C'est d'ailleurs le principal reproche que l'on peut faire à Super Mario RPG : sa simplicité déconcertante pour les habitués du genre. Le système d'évolution est basique au possible, les ennemis et les boss assez inoffensifs, la gestion de l'équipement très sommaire, les attaques à 3 dévastatrices... Heureusement, la nécessité de toujours appuyer en rythme sur une touche lors d'une attaque ou d'un coup encaissé pour cumuler les combos vient pimenter le gameplay. En définitive, il s'agit d'une formidable introduction au genre, parsemée de nombreuses activités et mini-jeux qui confèrent à l'aventure une atmosphère et une richesse incontestables, malgré une durée de vie limitée. Le challenge commence véritablement face aux boss cachés — dont un magnifique hommage, graphique comme musical, à la série Final Fantasy — ainsi qu'au cours du post game qui propose de combattre une nouvelle fois certains boss devenus bien plus redoutables, puis un ultime boss particulièrement humiliant, nécessitant que tous les personnages aient atteint le niveau 30. Un sacré challenge comparé à la promenade de santé qui le précède !
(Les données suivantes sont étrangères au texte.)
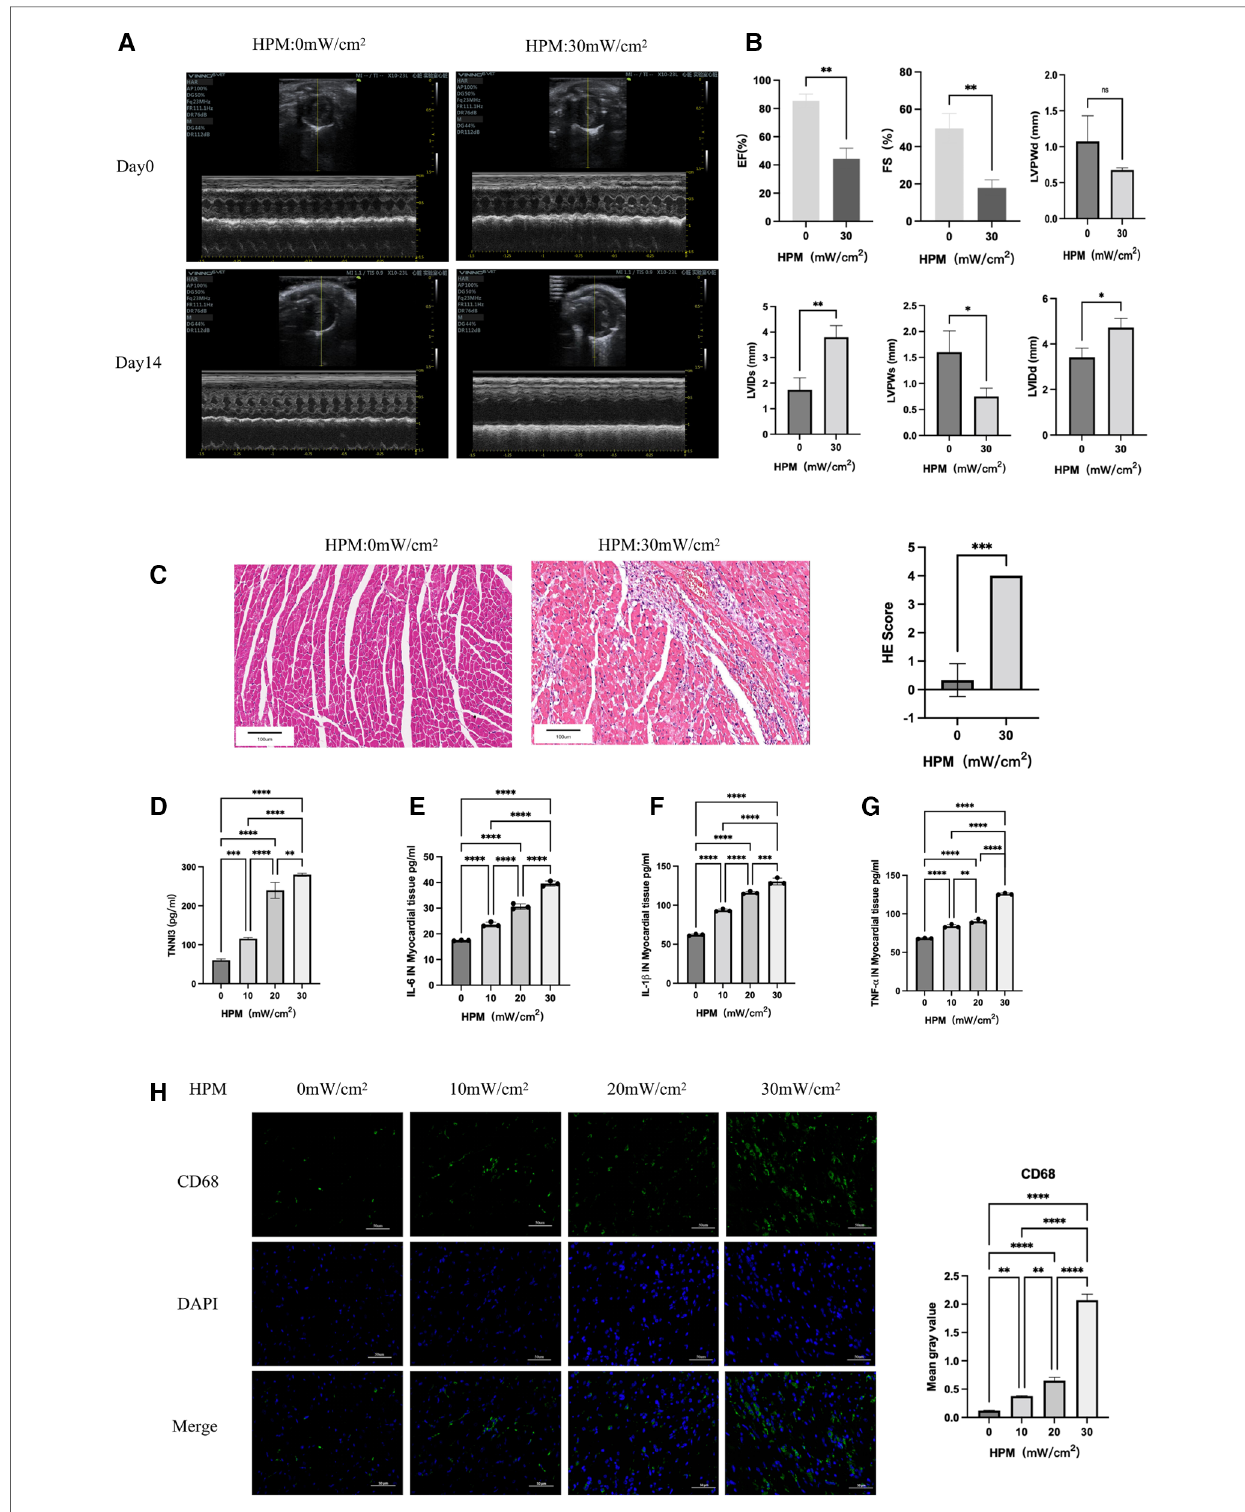
FIGURE 1 HPM causes myocardial damage in mice ( n =6). ( A ) Echocardiography in HPM 0 mW/cm 2 and HPM 30 mW/cm 2 mice pre and after HPM. ( B ) Parameters of HPM 0 mW/cm 2 and HPM 30 mW/cm 2 mice cardiac function, EF, FS, LVPWd, LVids, LVPWs and LVIDd. ns, P >0.05; *, P <0.05; **, P <0.01, Student ’ s t - test. ( C ) HE staining in mouse myocardial tissue. Scale bar: 100 μ m. On the right, the number of in fl ammatory cells per mouse under the microscope is counted. Data presented are mean±SD of microscopic myocardial injury scores. ***, P <0.001, Student ’ s t -test. ( D ) TNN3 concentration in mouse serum.**, P<0.01, one-way ANOVA, post hoc comparisons, Tukey ’ s test. ( E – G ) Elisa test the levels of IL-6, IL-1 β and TNF- α in myocardial tissue of mice. **, P<0.01,***, P <0.001, one-way ANOVA. ( H ) Immuno fl uorescence technique staining of CD68, DAPI in myocardial section were conducted. On the right are the corresponding fl uorescence statistics. Scale bar: 50 μ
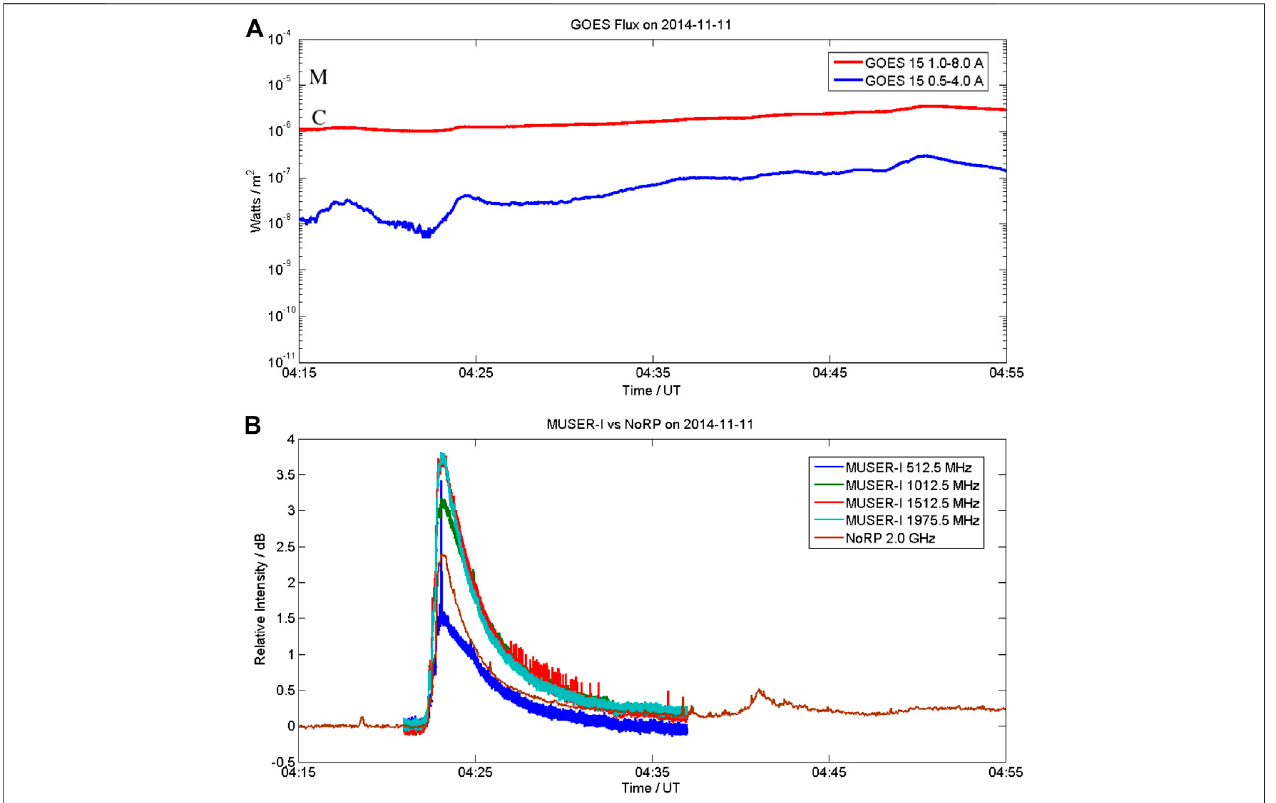
FIGURE 5 | (A) The temporal pro fi les of GOES SXR fl ux for the C3.4 class fl are starting from 04:22 UT and peaked at 04:49 UT on 11 November 2014. (B) The NoRP radio fl ux at 2 GHz(brown) and MUSER-I radio fl uxes at 0.5125, 1.0125, 1.5125 and 1.9755 GHz of the burst event peaked at 04:23 UT in a relative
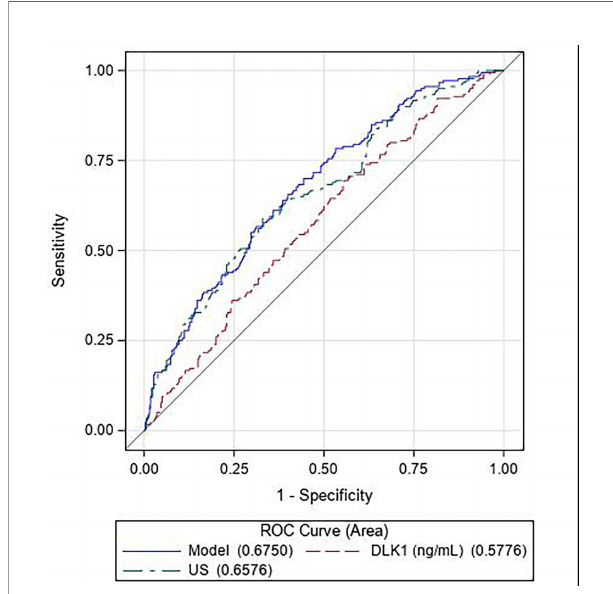
FIGURE 2 | Receiver operating characteristic (ROC) curves for the predictive performance of DLK1 alone ( — — — , red), ultrasound data (fetal head circumference, fetal abdominal circumference, femur length, and gestational age at measurement) alone ( — - — , green), and DLK1 and ultrasound data combined ( —— − , blue). (N = 180 cases, 340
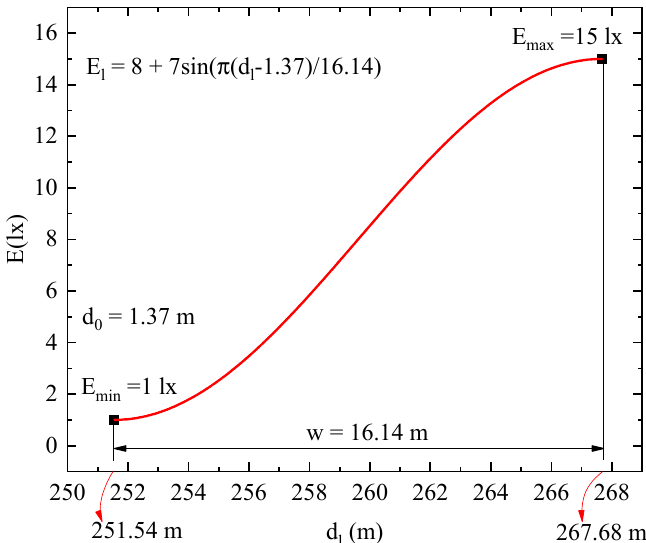
Figure 5. Example of applying sine model at distances from d l = 151.54 m to 267.68 m in the longitudinal direction of a road. The E min and E max corresponding to the two distances are 1 lx and 15 lx, respectively, and w = 16.14 m. All known values, E min , E max , w, d l , and E l , are used in Equation (1), and d 0 is calculated to be 1.37 m.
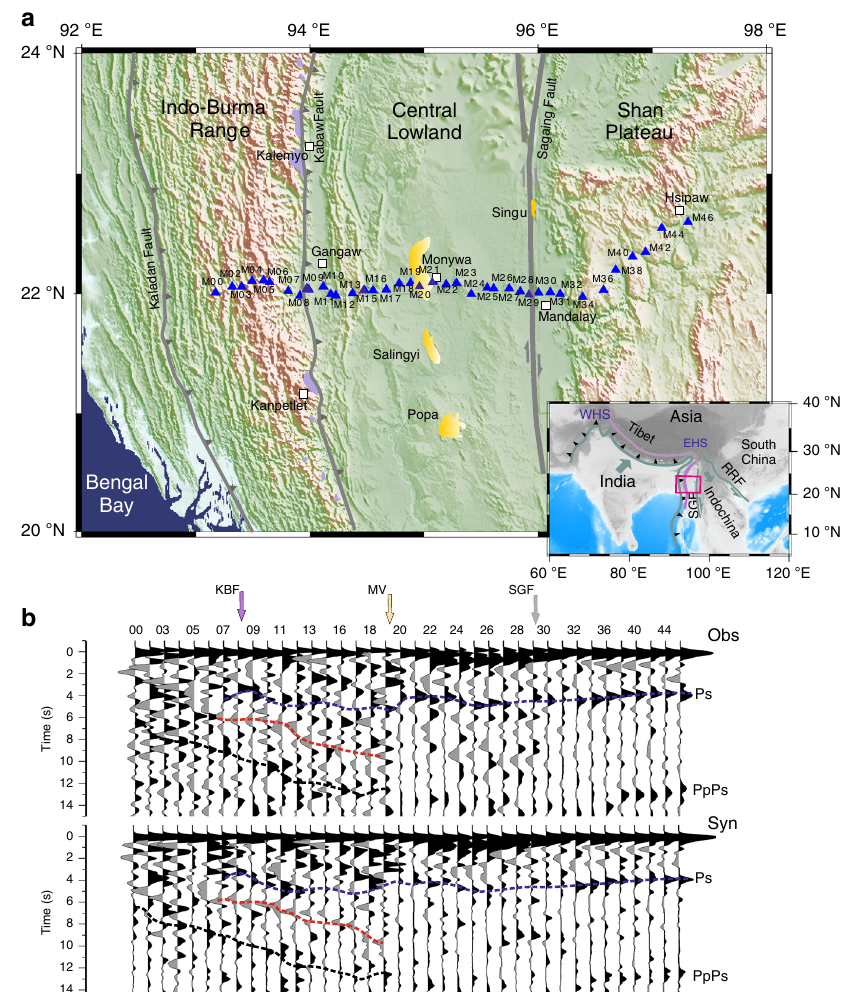
Fig. 1 Topographic map of the study region showing simpli fi ed tectonic divisions, distribution of seismic stations, and cross-sections of P receiver functions. a Map of the convergent system of the Indian and Asian plates in the Myanmar region. Each seismic station used in this study is shown with a blue triangle. The yellow areas mark the outcrops of Late Cretaceous to Miocene volcanic rocks, and the purple areas mark ophiolites in the IBR. The topographic data are derived from the ETOPO1 database 40 . The inset shows the location of the study region in the India – Asia collision system. b Cross- sections (from west to east) of stacked P receiver functions from data (Obs) and synthetic (Syn) images. Traces are plotted in a time window between − 1 and 15 s with time-zero aligning with the onset of the P-wave. The amplitudes of the traces are normalized by the maximum amplitude of all traces. Station numbers are labeled at the top of the plots for ease of reference. Dashed lines indicate the converted phases from the Moho (blue), the top interface (red), and the bottom interface (black) of a dipping structure recognized by waveform inversion. EHS eastern Himalayan syntaxis, WHS western Himalayan syntaxis, KBF Kabaw fault, MV Monywa volcanoes, SGF Sagaing fault, RRF Red River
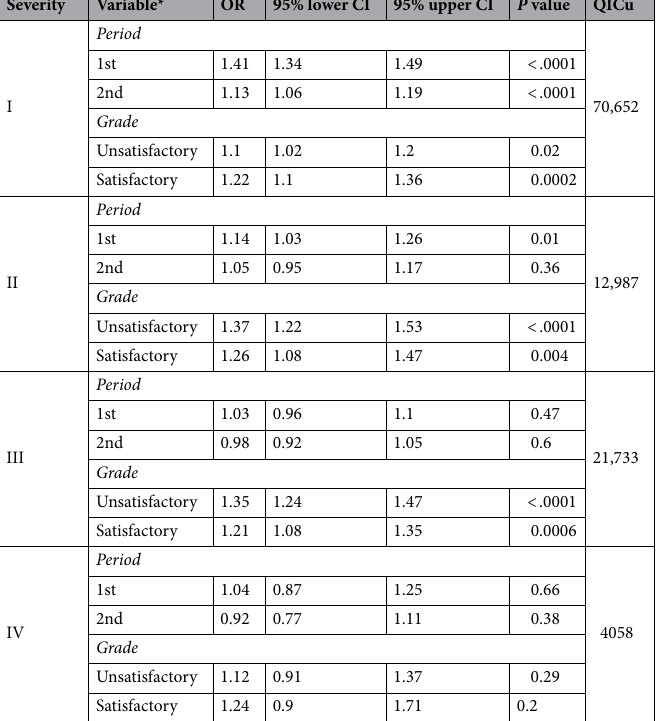
Table 5. OR and 95% confidence interval (CI) of covariates to exacerbation in subgroup model (QICu = 109,430). *Reference levels: 3rd for Period variable, tertiary for Grade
Avec sa localisation française impeccable, sa réalisation soignée et son design proche des dernières productions de Nintendo, ce remake plus sage de Super Mario RPG se démarque de l'image farfelue que renvoyait la version Super NES. L'histoire est simpliste mais portée par une ambiance chaleureuse, des dialogues amusants et des mini-jeux qui apportent une belle diversité à cette aventure d'une douzaine d'heures facturée 60€ tout de même. Très accessible, il constitue un très bon « premier J-RPG » quitte à laisser sur le bord de la route les amateurs du genre qui ne trouveront d'intérêt que dans le post-game. Un morceau d'histoire dispensable mais refaçonné avec grand soin, idéal pour patienter avant le retour attendu de Paper Mario : La Porte Millénaire en 2024.
Jeu testé à partir d'une version Switch fournie par Nintendo.